Continued on page 98

Continued, from page 96

This worries Hawthorne a little, but the next time he visits the Venus he finds her face "noble and beautiful", "whatever rules may be transgressed." But, fifteen days afterwards, when he goes to see her again, a terrible transformation has occurred: he can no longer appreciate her! "I was sensible of the same weary lack of appreciation that used to chill me through in my earlier visits to picture-galleries; the same doubt, moreover, whether we do not bamboozle ourselves in a greater part of the admiration which we learn to bestow."

In spite of all his professions of devotion, he doubts whether he has ever really liked her! And his infidelity seems to torment him, like Hester Prynne's scarlet letter. He returns again and again and, once, half believes he has found her, but it is vain: her beauty has vanished; the figure seems to him now "little more than any other piece of yellowish white marble." And, when he is finally on the point of leaving Florence, he throws his "farewell glance at the Venus di Medici . . . with a strange insensibility." "When the material embodiment", he laments, "presents itself outermost, and we perceive them only by the grosser sense, missing their ethereal spirit, there is nothing so heavily burdensome as masterpieces of painting and sculpture."

Paul in Athens

TTAVE I made him seem a comic figure? He was really a pathetic one. For all his dryness and frigidity, he was really won by Italy a little; for all his bewilderment among the galleries, he regrets that there are no galleries at home. "I shall ... go to see pictures and statues occasionally," he writes, rather touchingly, "and so assuage and mollify myself a little after that uncongenial life of the consulate, and before going back to my own hard and dusty New England." . . . "It needs the native air to give life a reality; a truth which I do not fail to take home regretfully to myself, though without feeling much inclination to go back to the realities of my own."

He was hungry for all that Europe could give him; but he found he could not eat at its feast. He thought New England arid and unlovely, but it had spoiled him for beauty and abundance. He who had figured as an aesthete at home found himself a Puritan in Europe. For, in Europe, he differed but little from the typical American of his generation—differed only, perhaps, in honestly confessing that he did not. like what he saw and in realizing that "there is something false and affected in our highest taste for art."

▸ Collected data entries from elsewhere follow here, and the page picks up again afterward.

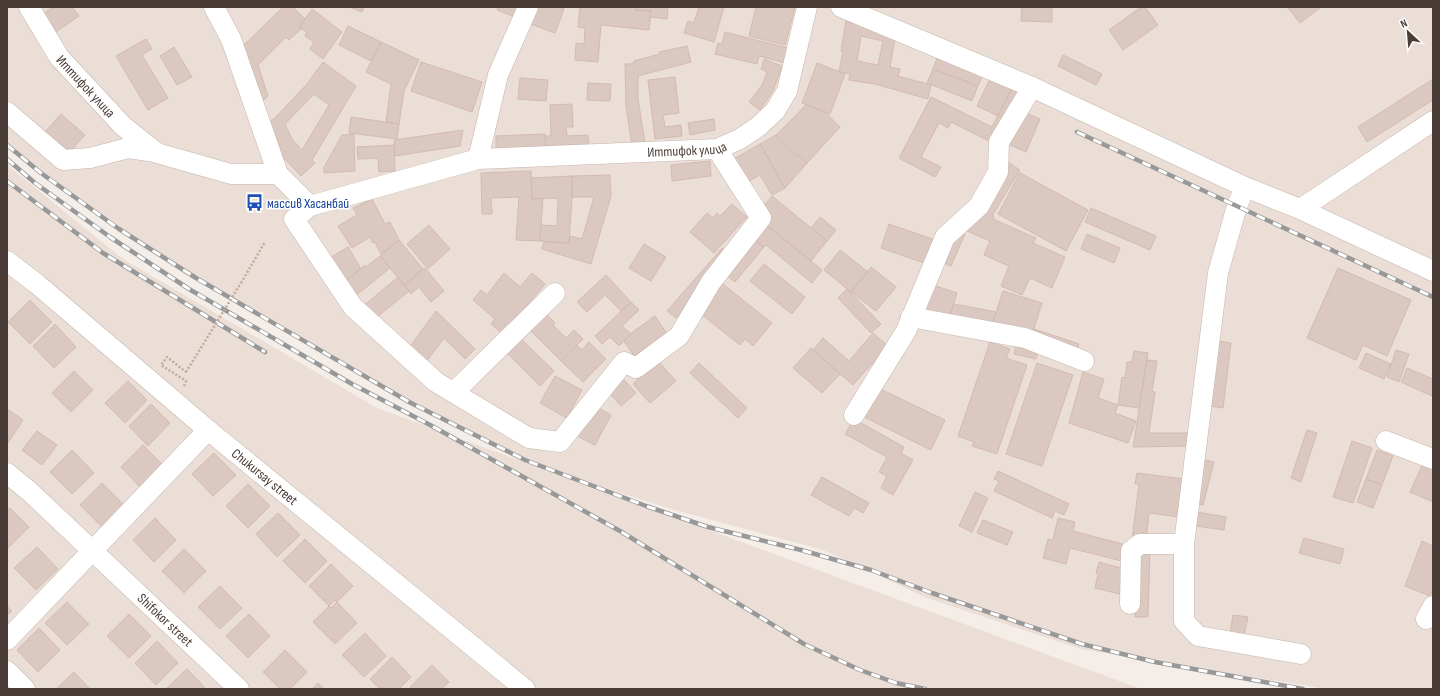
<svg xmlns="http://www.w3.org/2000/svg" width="1440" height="696" font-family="'Sofia Sans Condensed',sans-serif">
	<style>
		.residential { fill: #eaded6 }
		.building { fill: #dbc8c0; stroke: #d3bbaf; fill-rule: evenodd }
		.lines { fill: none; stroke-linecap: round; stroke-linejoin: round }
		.minor-casing { stroke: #c5b5ad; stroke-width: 21 }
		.path { stroke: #c5aa9a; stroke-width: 2.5; stroke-dasharray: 2 2; stroke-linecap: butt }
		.minor { stroke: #fff; stroke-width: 20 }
		.rail-casing { stroke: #989898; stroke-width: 4.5 }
		.rail { stroke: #fff; stroke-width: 3; stroke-dasharray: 9; stroke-linecap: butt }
		.path-bridge { stroke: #c5aa9a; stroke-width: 2.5; stroke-dasharray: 2 2; stroke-linecap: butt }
		.labels { text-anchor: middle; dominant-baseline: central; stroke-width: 3; stroke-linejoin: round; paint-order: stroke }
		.street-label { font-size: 14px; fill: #4a3c36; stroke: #fff }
		.transit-label { font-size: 14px; fill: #164399; stroke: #fff; text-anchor: start }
	</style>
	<rect width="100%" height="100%" fill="#f5eee8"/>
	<path class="residential" d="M7 7H1433V689H1326L1081 649 927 598 823 550 671 509 589 483 526 459 476 436 409 402 196 278 119 229 41 173 7 145Z
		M7 165 123 259 377 408 1141 689H7Z"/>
	<path class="building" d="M53 7H72L79 16 53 34 40 16Z
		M283 7H293L305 19 299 27 302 28 289 40 286 37 258 65 268 96 259 104 240 49Z
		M349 7H364L362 12Z
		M498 7H525L520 19 497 10Z
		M530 7H558L564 9 555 33 525 22Z
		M580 7H636L635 10 651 11 649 30 601 25 598 62 575 60 576 43 584 44 585 28 578 27Z
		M636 7H668L667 19 650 17 651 11 635 10Z
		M699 7H724L714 42 684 33 688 21 694 23Z
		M756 7H795L785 45 749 36Z
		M1022 7H1052V22L1021 21Z
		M1141 7H1145L1158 25 1123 50 1109 30Z
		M1290 7H1321L1300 23 1288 8Z
		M312 9 342 32 323 59 310 49 314 42 305 36 307 32 299 27Z
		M846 21 896 33 890 67 900 69 898 76 931 85 928 99 875 84 849 80 850 74 839 72 843 51H841ZM861 36 883 41 878 65 857 61Z
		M348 26 381 42 371 61 339 45Z
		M725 32 788 48 785 63 759 56 757 64 715 54 718 43 722 44Z
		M146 39 152 49 142 55 168 98 148 110 116 56Z
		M381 42 419 60 404 91 399 124 386 122 391 84 366 72Z
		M687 46 691 62 638 76V99L645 143 632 145 626 106 625 64H631L634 63V61L660 54 659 52Z
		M174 47 192 77 177 85 160 56Z
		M1063 55 1102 74 1096 85 1058 66Z
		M938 56 983 74 978 86 933 69Z
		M764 59 782 66 773 91 760 110 749 102 762 85 767 72 761 69Z
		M323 62 356 86 312 160 315 163 301 176 278 152 265 123 274 119 307 84ZM314 94 329 105 302 150 292 139 285 124Z
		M421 62 482 82 472 112 411 91Z
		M817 63 845 74 830 114 802 103Z
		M933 69 978 86 972 101 927 83Z
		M675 77 679 113 663 115 665 127 681 125 682 136 655 139 648 80Z
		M991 77 1012 88 998 116 977 106Z
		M520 78 548 80 546 101 518 99Z
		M1433 79V100L1367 142 1358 127Z
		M588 83 611 84 610 101 587 100Z
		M1012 88 1023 93 997 145 951 122 948 128 939 123 921 157 941 167 935 177 899 158 931 97 992 127Z
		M572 104 573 127H566L567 136 588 135 589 147 546 149 545 136H551L550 105Z
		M806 105 825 112 840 127 807 163 799 155 798 157 776 135Z
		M1022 111 1040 119 1026 152 1008 144Z
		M61 114 85 135 68 154 44 133Z
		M351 117 399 124 397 139 349 133Z
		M714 119 715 130 690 135 688 123Z
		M463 130 460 146 395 156 394 140Z
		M354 134 355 171 324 173V167L342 135Z
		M545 134 546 151 496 153V136Z
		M776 135 798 157 799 155 807 163 785 188 760 144Z
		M760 144 785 188 772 195 760 175 746 183 732 160Z
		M394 145 395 171 379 172 378 158 358 159 357 147Z
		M710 161 711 176 672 181 671 165Z
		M1009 163 1020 170 992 216H994L993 219 1036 238 1033 243 1065 257 1052 288 1030 278 1022 295 1001 286 1009 266 984 255 990 241 967 231 977 209 980 210Z
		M531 171 532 199 543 198 540 241 516 240 519 197 491 198 492 214H482L481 173Z
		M1020 173 1088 210 1066 251 998 214Z
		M610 175 611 196 591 264 542 249 544 242 569 243 570 236 582 239 594 197H572V176Z
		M572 176V197L569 243 540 241 541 225 557 226 558 198 532 199 531 178Z
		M772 196 827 241 811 261 766 225 760 211Z
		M372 199 385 224 390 222 399 240 381 254 375 242 373 243 370 237 352 248 338 226 357 215 353 208Z
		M732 204 747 217 714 253 690 232 707 213 713 218 717 213 720 216Z
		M1091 208 1156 236 1150 250 1085 222Z
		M820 217 836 230 827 241 811 228Z
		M763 222 822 270 812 283 766 245 764 247 750 237Z
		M889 224 935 240 927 264 881 248Z
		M429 225 450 249 428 269 407 244Z
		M954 229 965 234 951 266 940 261Z
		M1087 234 1120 248 1114 263 1081 249Z
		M750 237 764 247 735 282 722 272Z
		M399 240 423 269 404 285 380 256Z
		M644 244 666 257 651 281 629 268Z
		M348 247 361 269 343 283 328 259Z
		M722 248 731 255 676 318 667 311Z
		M840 250 868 272 851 292 824 270Z
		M380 256 390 268 354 297 343 283 365 265 366 267Z
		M764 264 805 297 792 314 750 281Z
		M871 267 896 287 876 311 851 292Z
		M425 268 444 291 431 302 419 287 411 294 404 285Z
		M1338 268 1411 300 1387 356 1363 345 1356 360 1307 338Z
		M504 273 520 287 532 273 545 284 503 334 491 324 495 319 473 300 481 290 487 295Z
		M606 275 631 302 621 311 605 295 587 312 577 302Z
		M398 277 409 291 372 321 361 308Z
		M719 281 772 323 753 346 745 339 740 345 696 310Z
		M933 285 957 293 949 318 925 311Z
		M847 289 881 324 871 333 838 298Z
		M1003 291 1042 303 1032 335 993 322Z
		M30 300 52 322 30 344 8 322Z
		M631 302 639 310 622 326 631 334 619 346 610 337 602 344 595 336Z
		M954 304 996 312 993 322 1032 335 1034 329 1079 344 1076 353 949 318Z
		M436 311 475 349 465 359 444 338 426 362 408 349Z
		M545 313 555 323 553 325 566 338 574 330 583 339 561 361 529 329Z
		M655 316 667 334 634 356 624 341 631 334H630Z
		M55 324 76 347 54 368 33 346Z
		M873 333 888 346 853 385 813 350 823 338 849 361Z
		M520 338 554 371 540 386 506 352Z
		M1218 341 1231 343 1223 408 1209 406Z
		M589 342 606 359 583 382 561 361 577 345 582 350Z
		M990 342 1010 349 1006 358 1027 365 997 454 972 446 974 442 958 436Z
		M1017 342 1039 347 1036 359 1014 354Z
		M811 348 840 374 822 393 793 368Z
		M1396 350 1409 354 1399 382 1387 377Z
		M1134 351 1148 353 1139 408 1118 405 1122 377 1125 378 1127 362H1132Z
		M1366 353 1391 364 1384 379 1359 368Z
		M1147 360 1157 361 1152 391 1155 392 1149 433H1193V446L1133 447Z
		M658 361 676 381 650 403 633 384Z
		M699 363 747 408 738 418 690 373Z
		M1037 363 1073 375 1042 466 1006 454Z
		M1407 368 1433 379V393L1432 396 1401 382Z
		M74 371 93 390 71 412 52 393Z
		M1083 372 1104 379 1098 398 1118 405 1115 413 1136 421 1128 443 1069 423Z
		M619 374 636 393 621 406 604 387Z
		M555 376 582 390 567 418 540 403Z
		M128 381 147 400 125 423 105 403Z
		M878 388 945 420 931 450 864 417Z
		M151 404 170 423 148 446 129 426Z
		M593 405 611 415 595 445 577 436Z
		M7 409 23 420 8 443 7 442Z
		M854 419 904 447 901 453 913 460 893 495 881 488 887 476 879 472 887 457 845 434Z
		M1307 430 1317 433 1301 482 1291 478Z
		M37 431 57 445 42 465 22 450Z
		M1352 441 1372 448 1353 503 1333 497Z
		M143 445 165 467 142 489 121 467Z
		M72 450 94 473 72 494 50 472Z
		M1377 450 1393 456 1382 485 1366 479Z
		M214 453 236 475 213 496 192 474Z
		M1201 459 1214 462 1203 505 1190 501Z
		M1425 459 1433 462V502L1410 492Z
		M998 471 1069 504 1064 515 1055 511 1052 518 994 491 999 481 994 479Z
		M1137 473 1184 479 1180 517 1149 513 1146 541 1132 540 1139 484H1135Z
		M822 477 869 503 863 513 854 508 849 516 811 495Z
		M1366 479 1382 485 1373 508 1357 502Z
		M102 483 124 505 102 527 80 505Z
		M248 484 270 506 248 528 226 506Z
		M975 492 988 498 972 532 959 526Z
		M10 508 29 527 7 549V510Z
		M1191 511 1226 517 1224 530 1189 525Z
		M278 513 300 535 277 557 256 534Z
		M155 518 176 540 154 562 133 540Z
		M1058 518 1075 522 1073 531 1126 545 1122 561 1070 548 1066 564 1043 558 1048 539 1053 540Z
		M983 520 1013 532 1007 545 977 533Z
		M1304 538 1344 549 1340 564 1299 553Z
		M305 539 327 561 305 583 283 561Z
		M1422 541 1433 546V589L1430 596 1405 586Z
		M37 547 58 569 36 590 14 568Z
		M184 549 206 571 184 593 162 571Z
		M1137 549 1150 550 1148 617H1135Z
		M1099 562 1128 570 1124 595 1095 588 1098 574 1096 573Z
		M331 564 353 586 331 608 309 586Z
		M220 586 242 608 220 629 198 607Z
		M335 600 357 623 335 644 313 622Z
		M67 602 89 624 67 645 45 623Z
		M7 606 12 611 7 615Z
		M129 614 151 636 129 658 107 636Z
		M249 614 270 636 248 658 226 636Z
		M1233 615 1248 617 1244 635 1230 633Z
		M39 628 60 650 38 672 17 650Z
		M365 633 386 656 364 677 342 655Z
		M157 641 178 663 156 685 135 663Z
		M285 650 307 672 290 689H280L263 672Z
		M392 657 411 677 399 689H380L370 679Z
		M432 665 449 682 441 689H412L410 687Z
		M187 669 206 689H166Z
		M74 672 90 689H56Z
		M318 683 324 689H312Z"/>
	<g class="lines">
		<defs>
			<g id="minor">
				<path id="s1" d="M29 7 59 57 123 126 157 153 231 174H278L310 206"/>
				<path d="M214 7 231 39 278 174"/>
				<path d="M841 7 1032 87 1245 187 1300 209 1433 271"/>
				<path d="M7 112 63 160 90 158 128 148 156 152"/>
				<path id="s2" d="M717 149 761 218 711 282 679 336 636 368 624 362 560 442 529 438 436 382 353 307 294 219 310 206 478 159 717 149 740 139 759 126 775 111 787 91 807 7"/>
				<path d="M478 159 498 75 528 7"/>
				<path d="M1245 187 1237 206 1218 273 1184 544V621L1198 636 1301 654"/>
				<path d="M1300 209 1311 202 1433 121"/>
				<path id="s3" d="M7 261 37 284 208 430 525 689"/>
				<path d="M911 317 1025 338 1084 361"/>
				<path d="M454 392 555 293"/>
				<path d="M854 415 906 331 945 237 979 206 998 172 999 142 1032 87"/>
				<path d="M1386 441 1433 459"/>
				<path id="s4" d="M7 473 29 491 239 689"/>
				<path d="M1130 604 1131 551 1140 544H1184"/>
				<path d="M1426 619 1433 606"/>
				<path d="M7 640 208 430"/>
				<path d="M7 671 25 689"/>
			</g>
		</defs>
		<use href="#minor" class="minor-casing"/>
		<path class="path" d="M241 283 265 242
			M184 386 186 381 161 365 167 357 186 372"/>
		<use href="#minor" class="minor"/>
		<defs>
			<path id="rail" d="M1077 132 1433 297
				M7 145 41 173 119 229 196 278 409 402 525 460 646 506 708 527 801 550 871 570 932 593 1082 644 1155 662 1303 689
				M7 159 35 183 110 237 189 289 352 384 432 426 620 531 804 644 860 670 896 683 925 689
				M7 181 103 253 265 352"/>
		</defs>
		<use href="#rail" class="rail-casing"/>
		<use href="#rail" class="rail"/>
		<path class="path-bridge" d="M186 372 241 283"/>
	</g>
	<defs>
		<symbol id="bus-bare" viewBox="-9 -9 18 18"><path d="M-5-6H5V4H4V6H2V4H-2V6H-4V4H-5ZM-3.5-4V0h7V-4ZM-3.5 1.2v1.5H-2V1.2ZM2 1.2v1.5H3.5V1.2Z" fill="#1a4fb4" stroke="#fff" stroke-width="2.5" paint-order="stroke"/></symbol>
	</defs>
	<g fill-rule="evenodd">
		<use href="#bus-bare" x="242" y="190" width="25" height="25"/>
	</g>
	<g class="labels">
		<g class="street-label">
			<text stroke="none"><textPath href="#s1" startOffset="98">Иттифок улица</textPath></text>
			<text stroke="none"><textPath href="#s2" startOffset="1157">Иттифок улица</textPath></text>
			<text stroke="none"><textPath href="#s3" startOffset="336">Chukursay street</textPath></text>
			<text stroke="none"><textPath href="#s4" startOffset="216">Shifokor street</textPath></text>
		</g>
		<g class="transit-label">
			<text x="267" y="203">массив Хасанбай</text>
		</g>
	</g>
	<rect width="1440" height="696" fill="none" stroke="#4a3c36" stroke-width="16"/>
	<g transform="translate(1408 32) rotate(334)" stroke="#ffffff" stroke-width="3" paint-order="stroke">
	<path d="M0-3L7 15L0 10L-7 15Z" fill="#4a3c36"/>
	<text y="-6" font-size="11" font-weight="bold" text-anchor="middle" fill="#4a3c36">N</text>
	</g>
</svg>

He could only wander through museums, uncomfortable, cold and unmoved, looking patiently for messages and moralities in the glories of Italian art; he could only turn his dogged journal into a kind of conscientious Baedeker, more wearisome than the original, because it was even more detailed. Like Paul, on his mission to Athens, crying out against the Greek "idols", he could not forget that the Venus di Medici was a "heathen goddess". The perfect forms of the ancient world could not melt the grim restraint of his mind; the richest colours of the Renaissance could not stir his sober heart to joy. The revelation of beauty does not thrill him; the past does not come alive for him. He who should have walked in Florence and Paris at his ease, an artist among artists, comes stiffly, a hostile stranger, bristling with suspicions and doubts.

To Paris, down the Rhone, to Florence, to Rome, to Geneva—among names, so long on the lips of men, which must once have made him dream —he brings the eyes of Salem and Concord, clear and sober and blind. He can never exult in life. Only once does enthusiasm betray him. "It was like sailing through the sky," he says, "to be borne along on such water as that of Lake Leman—the bluest, brightest, and profoundest element, the most radiant eye that the dull earth ever opened to see heaven withal." But, "I am writing nonsense," he checks himself. "It is because no sense within my mind will answer the purpose."

Not a bad image, nonetheless; in fact, perhaps the best in the book; he might almost have made a lyric of it. That is why it seems to him "nonsense".